THANKS A LOTTTT !!!!!! :-D


evilc66
Well, maybe you don't need to change calcium. What could be a bigger problem is if the values swing up and down. How often do you dose?

You don't want to use red LEDs because the bright red lines throughout your tank will make you sick. I tried once and it was horrible. A neutral or warm white adds more red compared to a cool white, so it's not as noticable, and won't make you ill.

For the number of cyan LEDs to use, it will be up to you to test and see what works best for you.

I can't recommend you a good UV LED, as I don't know what is required of it. The ones that I think will be close will be almost $100 each.

I don't think you are going to need optics on your tank honestly. If you want a little increase in your output, you can try some 80 degree lenses. There are many manufacturers, including Cree that make good lenses.
lukeluke
QUOTE (evilc66 @ Jan 21 2010, 01:34 AM) *
Well, maybe you don't need to change calcium. What could be a bigger problem is if the values swing up and down. How often do you dose?


I dose 3ml of ProlabMarine A+B for day....

i change 4 liters of salt water every 7-10 days

QUOTE
You don't want to use red LEDs because the bright red lines throughout your tank will make you sick. I tried once and it was horrible. A neutral or warm white adds more red compared to a cool white, so it's not as noticable, and won't make you ill.


OK thanks

QUOTE
For the number of cyan LEDs to use, it will be up to you to test and see what works best for you.


ok... i must take a cyan led with 480nm ... right ?

QUOTE
I can't recommend you a good UV LED, as I don't know what is required of it. The ones that I think will be close will be almost $100 each.


will be almost $100 each ohmy.gif ohmy.gif ohmy.gif

if i put this http://cgi.ebay.it/100X-5mm-Ultra-Violet-U...=item5ad677a4f7

QUOTE
I don't think you are going to need optics on your tank honestly. If you want a little increase in your output, you can try some 80 degree lenses. There are many manufacturers, including Cree that make good lenses.


Because, how you can see, i have a lot of SPS Acropora that need a lot of light. Like i have a 250W MH.
I think, with lenses i have more light.
What do you think of this http://www.nanotuners.com/product_info.php...products_id=626 ?

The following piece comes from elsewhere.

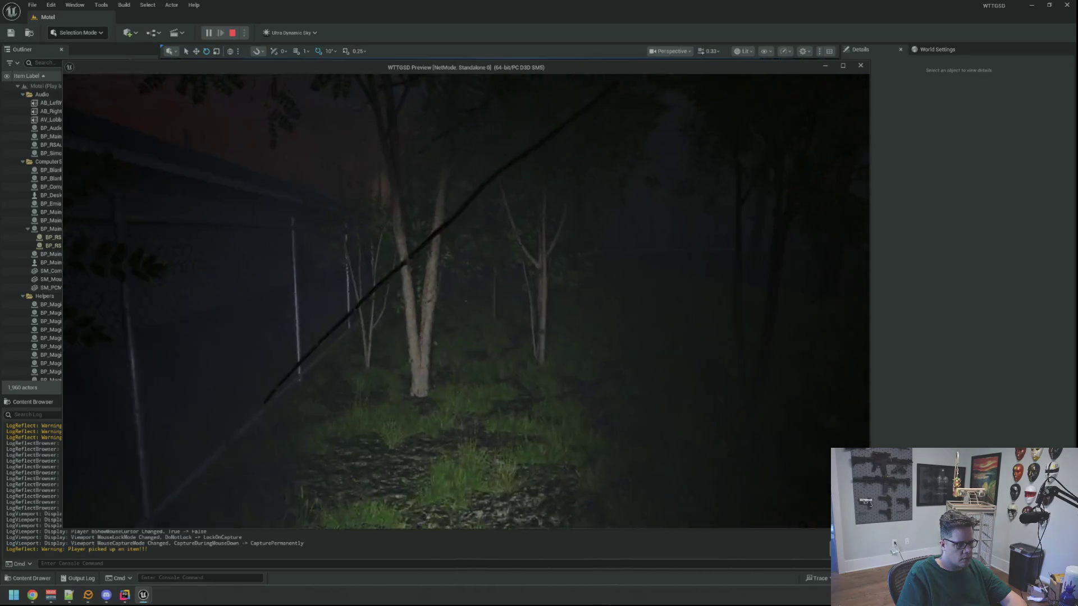
key("w")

THANKS A LOT , everything I've done to improve the light of my aquarium was thanks to you ;-)
evilc66
Luxeon Rebels are good LEDs. For the whites, the neutral whites (first link) will add less red than the warm whites (second link). You will have to experiment to see which one and in what quantity gives you the results you are looking for.
lukeluke
another little question, which is the right balance between LED 6000-6500ฐK / LED Royal Blu / LED Blu / LED Cyan ?

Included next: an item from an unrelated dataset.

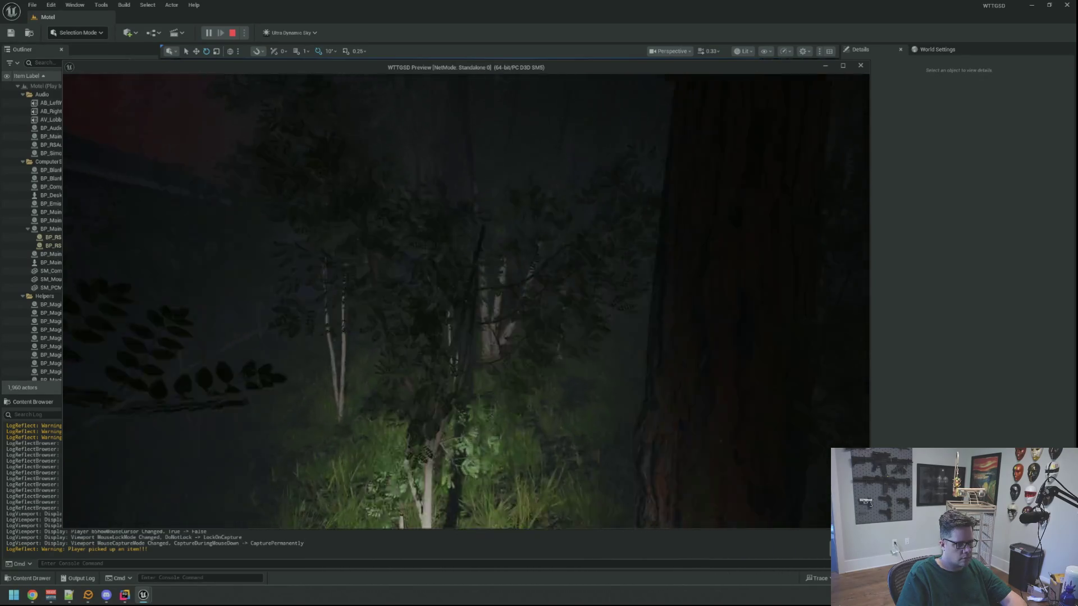
key("w")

what do you think of insert one of this
http://www.bizetashop.it/index.php/AculedP...bizeta.tpl.html LED UV on the center ?

For a my friends, what do you think of this lens http://www.nanotuners.com/product_info.php...products_id=625 ?

and this http://cgi.ebay.it/ws/eBayISAPI.dll?ViewIt...IT#ht_500wt_977 ?

This lens is good ?

THANKS A LOT !!!!
evilc66
Keep the whites and the blues in a 1:1 balance. Add the cyan LEDs a few at a time. You may not need many to get the effect you want. For the UV LED, a single one isn't going to make much, if any difference. I wouldn't bother with them at this time honestly.

The two lenses you linked to are the same. They work well. They are nice and easy to install too.